Der nächste Tag bescherte mir einen Ausflug in die Architektur und Geschichte dieses Landes. In Carrara, Luni und Montemarcello fanden wir Spuren der römischen und griechischen Zivilisation, bewunderten griechische Inschriften (man glaubt es kaum, aber es gibt Leute, die das auch lesen und verstehen können. Joey zum Beispiel...) und fuhren weiter zu unserem letzten Halt nach Casale Monferrato, wo wir einen Rundgang um eine alte Festung des Cardinals Richelieu machten. Wenn ich sage "um eine alte Festung", ist das wörtlich zu verstehen, denn hinein durfte man nicht. Die Festung war aus kleinen, rot-gebrannten Backsteinen zusammengefügt. In regelmässigen Abständen waren Schiessscharten herausgeschlagen worden. Vier grosse Türme verbanden den Burggraben, der in früheren Zeiten die Festung vor Eindringlingen und in der modernen Zeit vor Abfall schützte. Der Haupteingang war durch zwei grosse, gusseiserne Gatter versperrt - vermutlich, um Verschandelungen durch die Einheimischen innerhalb der Festung vorzubeugen. Katzen tummelten sich vor dem Festungstor - offensichtlich wurden sie dort regelmässig gefüttert -, und der Rasen war übersät mit Abfall und Hundekot. Der ganzen Burgmauer entlang verlief eine grünlich glitzernde Spur von Glassplittern, und die Wände der Festung waren durchzogen mit grossen Rissen und streckenweise grossräumig gefleckt mit einem undefinierbaren schwarz-grauen Farbton. An einigen Stellen fehlten die Steine, und an deren Stelle klafften grosse schwarze Löcher in der Mauer, die teilweise mit Vogelnestern und teilweise mit leeren Flaschen geschmückt wurden. Dafür war ein Haus in der Umgebung wohl um ein paar historische Backsteine reicher.

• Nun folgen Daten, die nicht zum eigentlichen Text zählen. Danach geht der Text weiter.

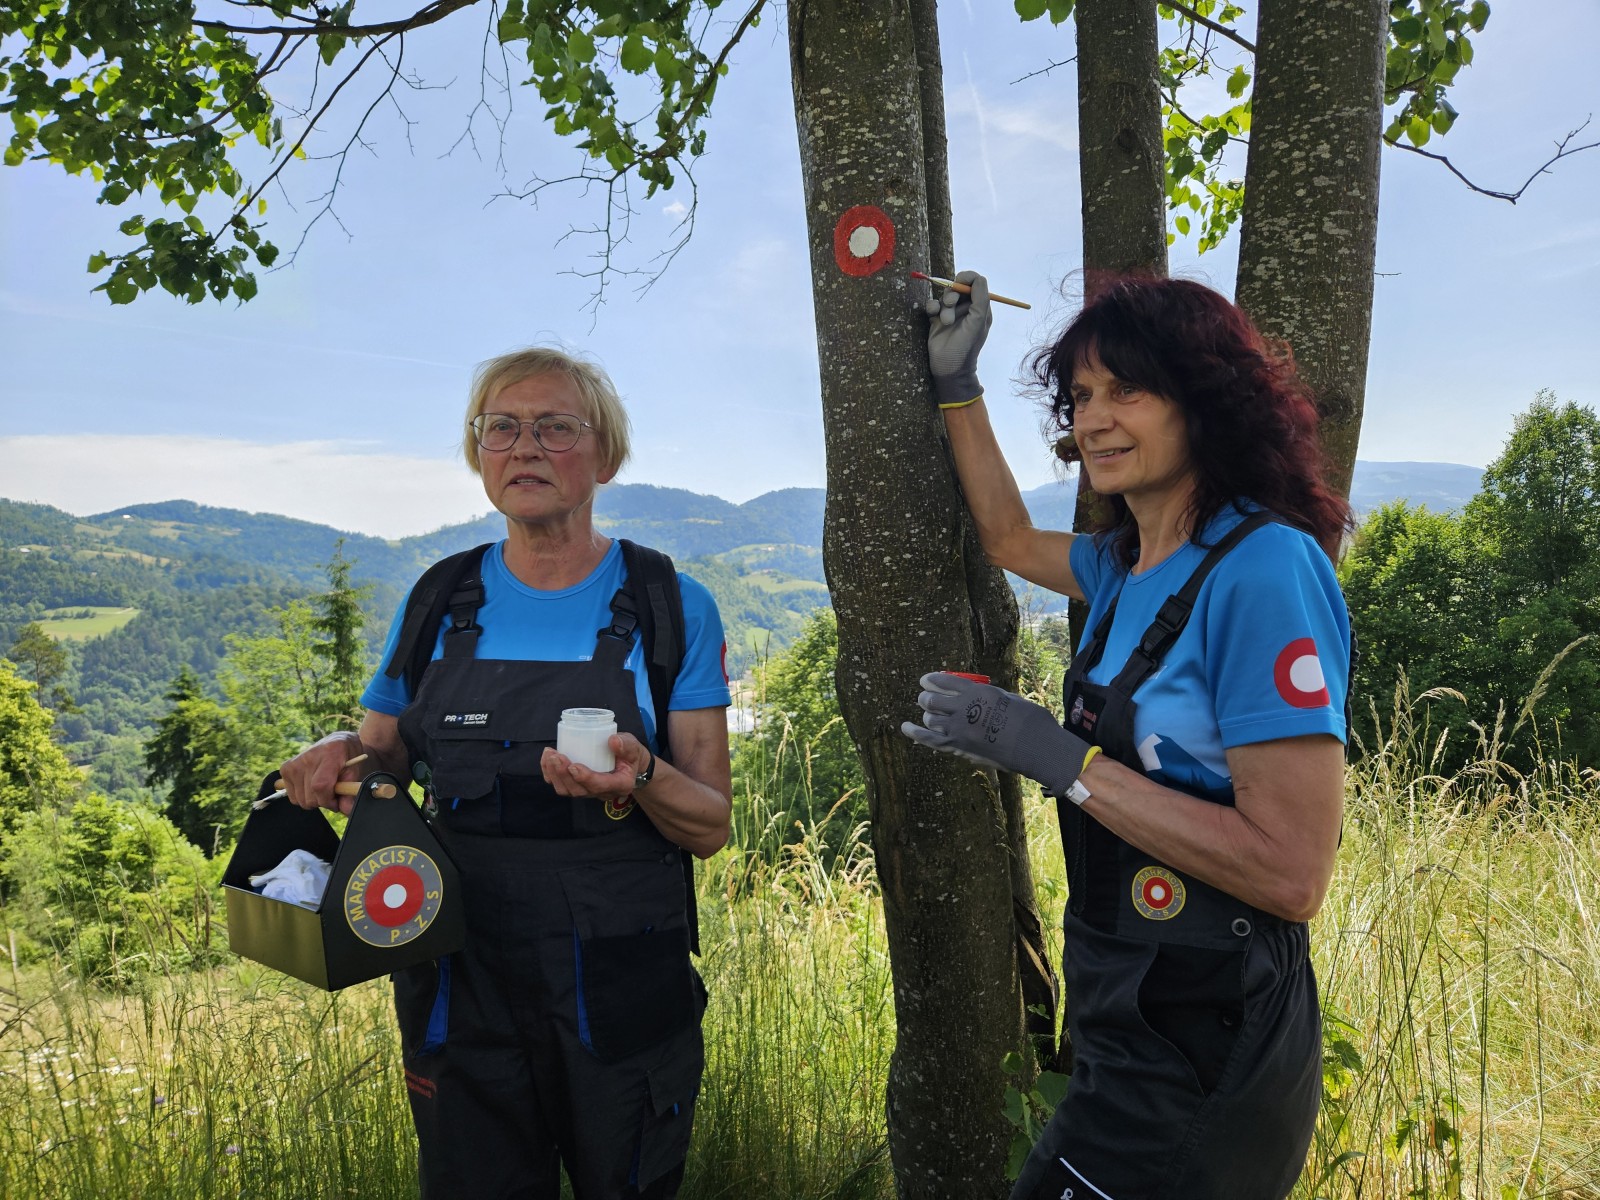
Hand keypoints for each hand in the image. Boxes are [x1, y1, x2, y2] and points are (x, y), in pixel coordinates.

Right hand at [279, 731, 366, 816]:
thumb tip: (346, 810)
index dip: (328, 800)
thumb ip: (350, 792)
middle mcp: (308, 758)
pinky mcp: (285, 769)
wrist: (337, 742)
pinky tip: (311, 785)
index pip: (320, 786)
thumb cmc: (348, 757)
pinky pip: (292, 797)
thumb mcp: (355, 772)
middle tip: (332, 792)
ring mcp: (294, 763)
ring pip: (300, 800)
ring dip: (313, 800)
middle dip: (323, 801)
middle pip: (309, 797)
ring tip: (323, 787)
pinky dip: (303, 796)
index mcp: (329, 754)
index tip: (337, 801)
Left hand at [541, 732, 649, 805]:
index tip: (573, 766)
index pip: (600, 786)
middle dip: (564, 775)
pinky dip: (550, 774)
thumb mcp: (633, 747)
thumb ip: (626, 744)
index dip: (585, 778)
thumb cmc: (629, 754)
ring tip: (549, 755)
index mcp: (620, 784)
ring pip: (567, 791)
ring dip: (555, 775)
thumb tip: (612, 740)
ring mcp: (588, 791)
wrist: (626, 762)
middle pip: (579, 791)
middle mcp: (603, 792)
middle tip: (556, 756)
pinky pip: (561, 785)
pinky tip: (546, 759)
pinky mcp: (578, 786)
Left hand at [901, 672, 1090, 795]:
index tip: (926, 680)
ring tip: (929, 714)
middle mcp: (964, 709)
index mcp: (978, 692)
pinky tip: (905, 727)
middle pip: (932, 700)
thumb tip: (975, 695)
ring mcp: (960, 730)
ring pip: (930, 719)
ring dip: (928, 715)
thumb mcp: (1009, 698)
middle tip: (926, 699)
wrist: (1037, 748)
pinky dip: (914, 733)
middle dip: (927, 697)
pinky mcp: (959, 748)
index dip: (931, 680)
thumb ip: (987, 696)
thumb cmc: (1030, 720)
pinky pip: (930, 740)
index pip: (944, 681)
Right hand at [924, 270, 991, 408]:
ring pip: (944, 296)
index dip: (967, 278)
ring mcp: (951, 313)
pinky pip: (932, 304)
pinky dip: (932, 307)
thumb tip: (976, 277)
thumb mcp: (978, 320)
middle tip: (951, 304)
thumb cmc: (967, 345)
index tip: (959, 281)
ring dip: (943, 306)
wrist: (949, 367)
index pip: (976, 282)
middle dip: (952, 294)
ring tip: (945, 321)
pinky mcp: (936, 319)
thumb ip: (981, 297)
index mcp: (980, 307)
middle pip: (958, 287)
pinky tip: (933, 316)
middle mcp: (966, 308)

Meine moralische Entrüstung kannte keine Grenzen. "Wie können die nur alles so verlottern lassen? Das sind doch Idioten!"
Zum ersten mal seit zwei Tagen liess sich Joey zu einer längeren Rede hinreissen: "Das ist Italien, und die Italiener haben ihre guten und ihre schlechten Seiten, wie jedes andere Volk auch. Ich liebe dieses Land und dieses Volk, und ich akzeptiere sie so, wie sie sind. Ich will kein Wort mehr von deinem Gejammer hören!"
Ich versuchte zu schlichten. In Erinnerung an das gute italienische Essen und meinen geliebten Verdi schaffte ich es, ein grosses Mass an Begeisterung in meine Stimme zu legen, als ich dem Frieden zuliebe einen fairen Kompromiss vorschlug: "Ich liebe dieses Land ja auch, sehr sogar - aber ohne das Volk. Kann es denn nicht ein Italien ohne Italiener geben?"